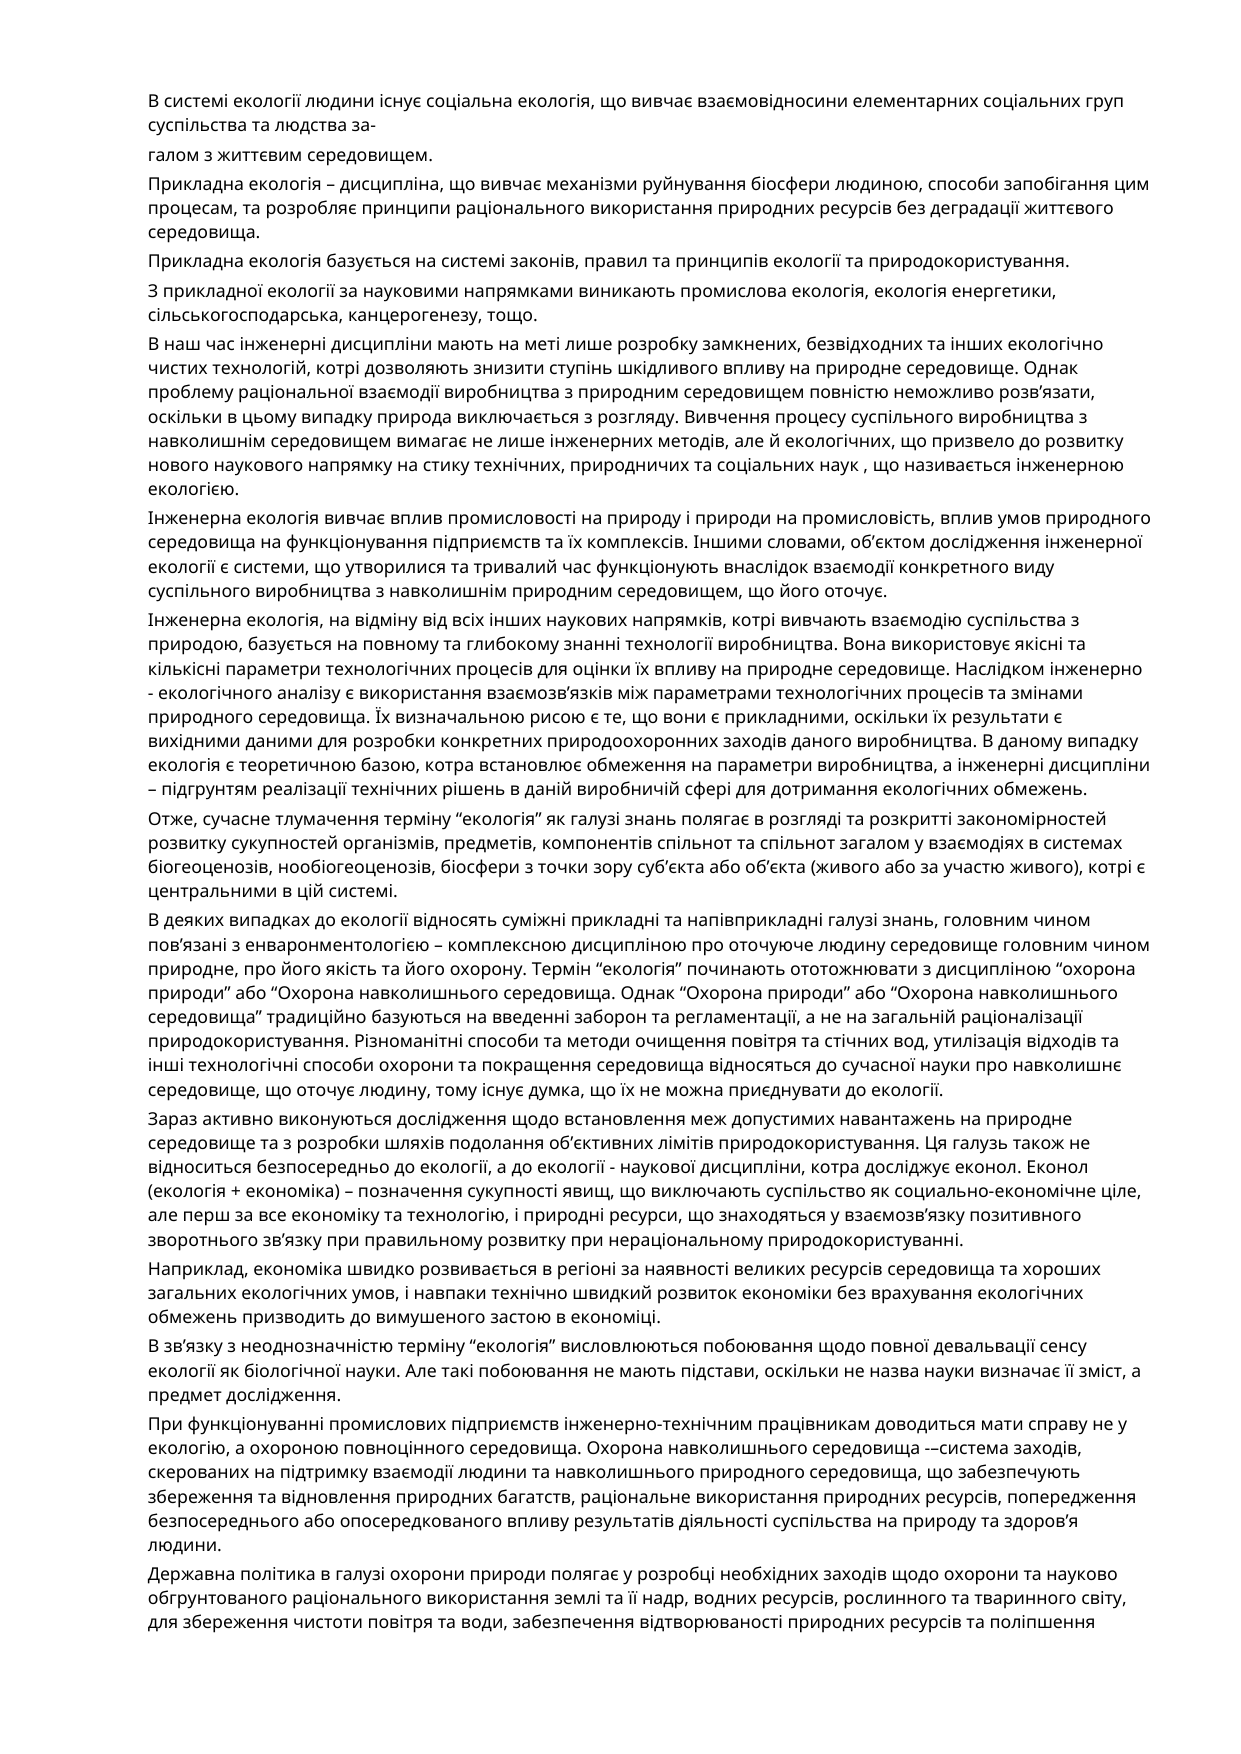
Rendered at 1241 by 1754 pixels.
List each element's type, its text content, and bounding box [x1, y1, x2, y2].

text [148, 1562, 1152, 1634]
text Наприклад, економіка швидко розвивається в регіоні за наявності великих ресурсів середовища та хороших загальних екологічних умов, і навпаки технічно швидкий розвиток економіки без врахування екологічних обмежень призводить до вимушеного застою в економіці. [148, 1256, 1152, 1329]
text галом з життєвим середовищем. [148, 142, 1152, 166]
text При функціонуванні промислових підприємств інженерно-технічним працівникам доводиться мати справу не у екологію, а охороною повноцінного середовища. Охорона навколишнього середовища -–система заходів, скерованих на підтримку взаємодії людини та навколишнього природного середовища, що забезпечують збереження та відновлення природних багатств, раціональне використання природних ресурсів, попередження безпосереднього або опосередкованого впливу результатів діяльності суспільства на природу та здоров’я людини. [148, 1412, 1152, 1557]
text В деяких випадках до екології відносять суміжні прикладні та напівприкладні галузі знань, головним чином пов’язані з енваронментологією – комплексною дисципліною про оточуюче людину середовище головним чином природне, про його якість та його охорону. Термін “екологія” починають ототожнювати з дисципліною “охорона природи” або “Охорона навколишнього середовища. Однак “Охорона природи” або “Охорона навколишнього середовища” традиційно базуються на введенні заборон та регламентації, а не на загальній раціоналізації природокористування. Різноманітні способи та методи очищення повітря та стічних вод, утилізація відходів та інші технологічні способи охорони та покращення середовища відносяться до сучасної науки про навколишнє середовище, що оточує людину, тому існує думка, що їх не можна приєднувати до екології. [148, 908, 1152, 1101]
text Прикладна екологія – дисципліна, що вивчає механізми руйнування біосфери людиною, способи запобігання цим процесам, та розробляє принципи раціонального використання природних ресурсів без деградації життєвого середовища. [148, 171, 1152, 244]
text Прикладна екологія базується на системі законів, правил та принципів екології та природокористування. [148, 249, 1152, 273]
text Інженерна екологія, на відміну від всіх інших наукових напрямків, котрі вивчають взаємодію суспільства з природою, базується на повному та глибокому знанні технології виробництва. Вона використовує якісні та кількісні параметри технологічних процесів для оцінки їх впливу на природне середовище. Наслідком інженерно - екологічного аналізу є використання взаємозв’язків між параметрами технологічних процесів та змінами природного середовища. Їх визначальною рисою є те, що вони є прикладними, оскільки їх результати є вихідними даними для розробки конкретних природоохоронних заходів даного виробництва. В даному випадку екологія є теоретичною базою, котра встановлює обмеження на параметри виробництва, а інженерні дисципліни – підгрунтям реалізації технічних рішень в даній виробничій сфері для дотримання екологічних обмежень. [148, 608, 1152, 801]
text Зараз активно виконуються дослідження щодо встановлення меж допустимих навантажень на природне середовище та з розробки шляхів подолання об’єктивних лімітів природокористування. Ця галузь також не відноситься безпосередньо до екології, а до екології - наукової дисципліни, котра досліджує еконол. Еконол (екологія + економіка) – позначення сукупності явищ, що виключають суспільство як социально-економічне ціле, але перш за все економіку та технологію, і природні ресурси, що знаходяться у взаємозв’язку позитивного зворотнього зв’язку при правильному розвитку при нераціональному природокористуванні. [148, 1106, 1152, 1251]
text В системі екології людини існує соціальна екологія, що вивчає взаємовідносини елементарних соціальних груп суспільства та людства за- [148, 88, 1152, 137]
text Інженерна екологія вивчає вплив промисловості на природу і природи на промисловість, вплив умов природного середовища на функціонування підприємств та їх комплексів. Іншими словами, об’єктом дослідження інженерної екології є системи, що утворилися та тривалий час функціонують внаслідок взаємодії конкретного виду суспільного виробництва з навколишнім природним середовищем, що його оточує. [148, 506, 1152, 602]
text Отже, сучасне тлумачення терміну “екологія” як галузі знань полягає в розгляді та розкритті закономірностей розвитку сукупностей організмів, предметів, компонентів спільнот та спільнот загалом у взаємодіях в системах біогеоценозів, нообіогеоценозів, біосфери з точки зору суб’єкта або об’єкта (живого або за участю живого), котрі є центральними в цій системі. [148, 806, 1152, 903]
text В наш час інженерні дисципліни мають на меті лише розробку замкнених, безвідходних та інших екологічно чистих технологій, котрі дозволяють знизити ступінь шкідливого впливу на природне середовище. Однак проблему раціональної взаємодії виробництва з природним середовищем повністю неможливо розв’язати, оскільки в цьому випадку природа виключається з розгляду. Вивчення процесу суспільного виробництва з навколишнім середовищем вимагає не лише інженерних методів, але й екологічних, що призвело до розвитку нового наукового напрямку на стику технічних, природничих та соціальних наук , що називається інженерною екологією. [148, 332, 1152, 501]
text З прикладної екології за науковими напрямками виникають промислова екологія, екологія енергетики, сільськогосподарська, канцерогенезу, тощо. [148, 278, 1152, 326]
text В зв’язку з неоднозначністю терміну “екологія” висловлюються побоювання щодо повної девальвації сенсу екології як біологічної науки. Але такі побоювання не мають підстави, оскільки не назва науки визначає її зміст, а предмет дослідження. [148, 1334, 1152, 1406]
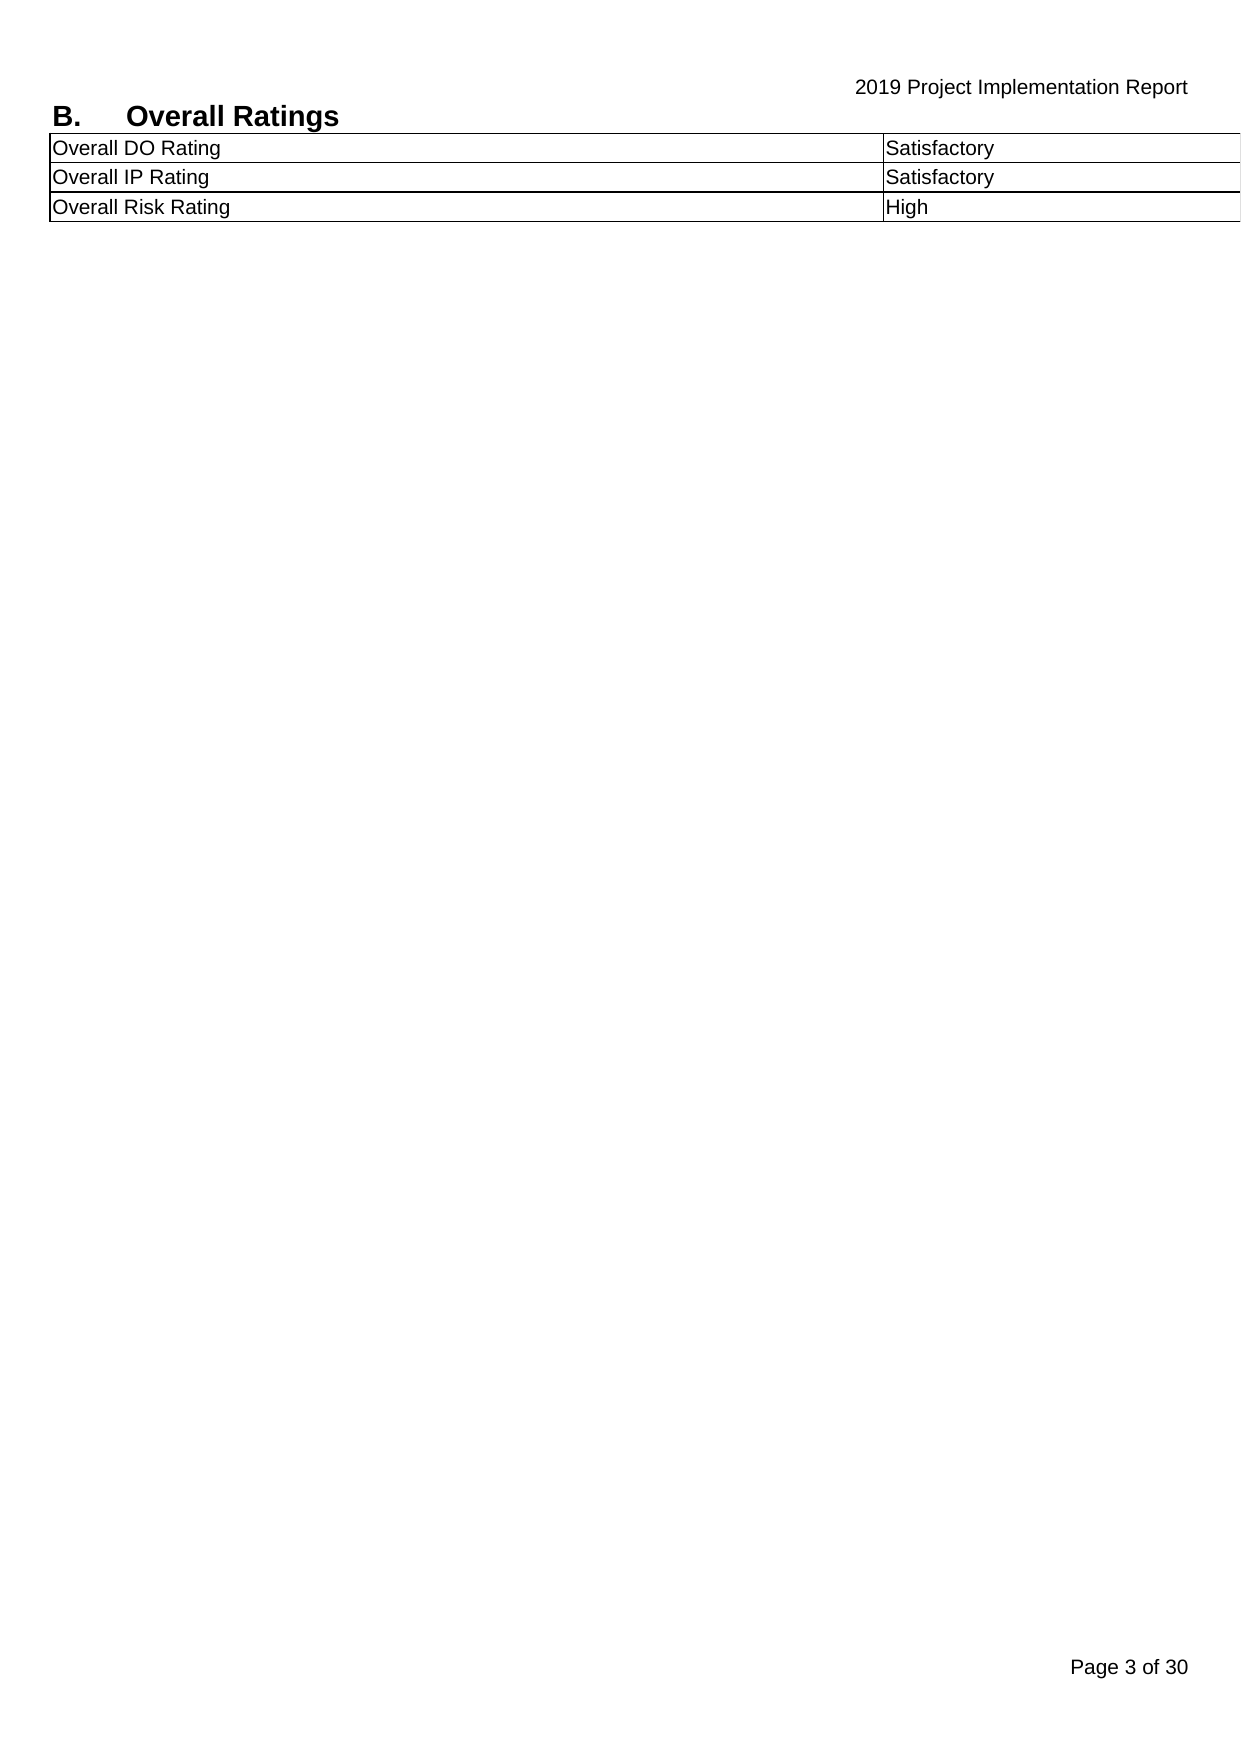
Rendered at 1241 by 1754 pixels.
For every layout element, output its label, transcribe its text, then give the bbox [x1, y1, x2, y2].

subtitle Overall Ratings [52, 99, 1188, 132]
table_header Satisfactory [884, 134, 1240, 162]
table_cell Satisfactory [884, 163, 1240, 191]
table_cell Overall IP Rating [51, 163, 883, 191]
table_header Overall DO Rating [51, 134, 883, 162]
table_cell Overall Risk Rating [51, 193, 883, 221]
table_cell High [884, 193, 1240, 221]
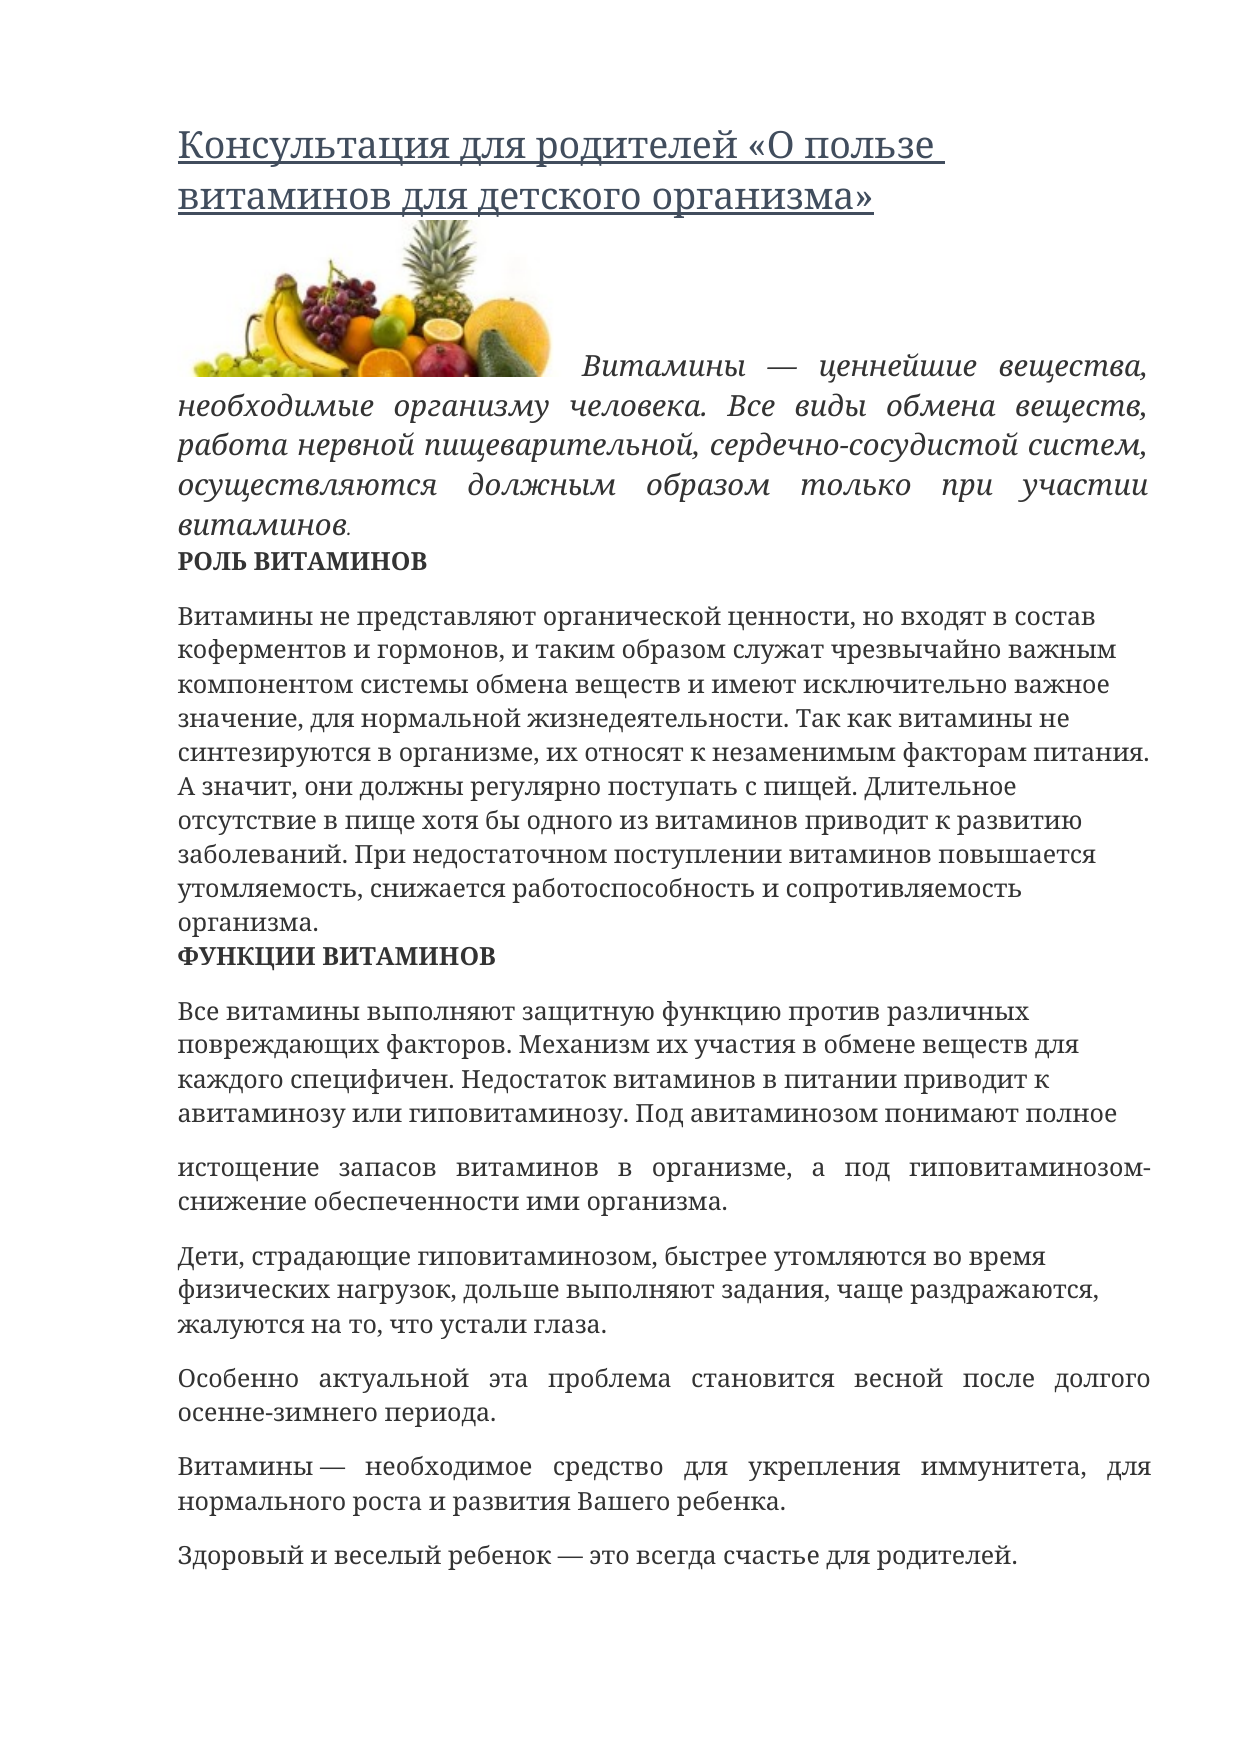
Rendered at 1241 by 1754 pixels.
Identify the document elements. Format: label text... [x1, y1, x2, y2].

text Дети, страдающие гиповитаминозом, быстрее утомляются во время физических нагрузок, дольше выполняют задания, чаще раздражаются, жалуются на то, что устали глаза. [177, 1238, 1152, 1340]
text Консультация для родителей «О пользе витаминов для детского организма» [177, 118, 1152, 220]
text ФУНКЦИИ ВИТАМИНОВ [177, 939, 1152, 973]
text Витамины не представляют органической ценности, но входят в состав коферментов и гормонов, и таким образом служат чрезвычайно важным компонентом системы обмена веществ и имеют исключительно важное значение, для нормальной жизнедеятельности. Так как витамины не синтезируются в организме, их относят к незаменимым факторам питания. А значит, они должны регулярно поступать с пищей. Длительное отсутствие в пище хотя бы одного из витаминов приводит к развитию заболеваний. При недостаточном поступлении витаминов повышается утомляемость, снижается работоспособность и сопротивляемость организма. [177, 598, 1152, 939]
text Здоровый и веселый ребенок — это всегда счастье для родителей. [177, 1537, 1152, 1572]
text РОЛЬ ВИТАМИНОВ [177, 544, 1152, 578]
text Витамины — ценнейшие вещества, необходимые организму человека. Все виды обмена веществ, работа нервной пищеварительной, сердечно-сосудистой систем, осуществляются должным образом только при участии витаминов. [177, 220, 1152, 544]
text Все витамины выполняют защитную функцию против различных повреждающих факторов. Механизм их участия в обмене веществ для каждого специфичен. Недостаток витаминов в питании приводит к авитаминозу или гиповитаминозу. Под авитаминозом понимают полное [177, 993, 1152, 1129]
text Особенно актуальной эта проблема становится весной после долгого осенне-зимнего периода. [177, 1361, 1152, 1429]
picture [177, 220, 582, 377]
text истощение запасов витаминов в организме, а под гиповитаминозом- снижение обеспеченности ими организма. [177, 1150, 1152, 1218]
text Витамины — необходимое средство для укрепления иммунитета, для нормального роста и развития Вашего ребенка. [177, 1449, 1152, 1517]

=-=-=-=-=

**Exercise brief**
Reproduce only the lines from the first line of the listing above up to and including the line that holds "List each element's". Omit the pictures.

**Response to the task**
Rendered at 1241 by 1754 pixels.
List each element's type, its text content, and bounding box [x1, y1, x2, y2].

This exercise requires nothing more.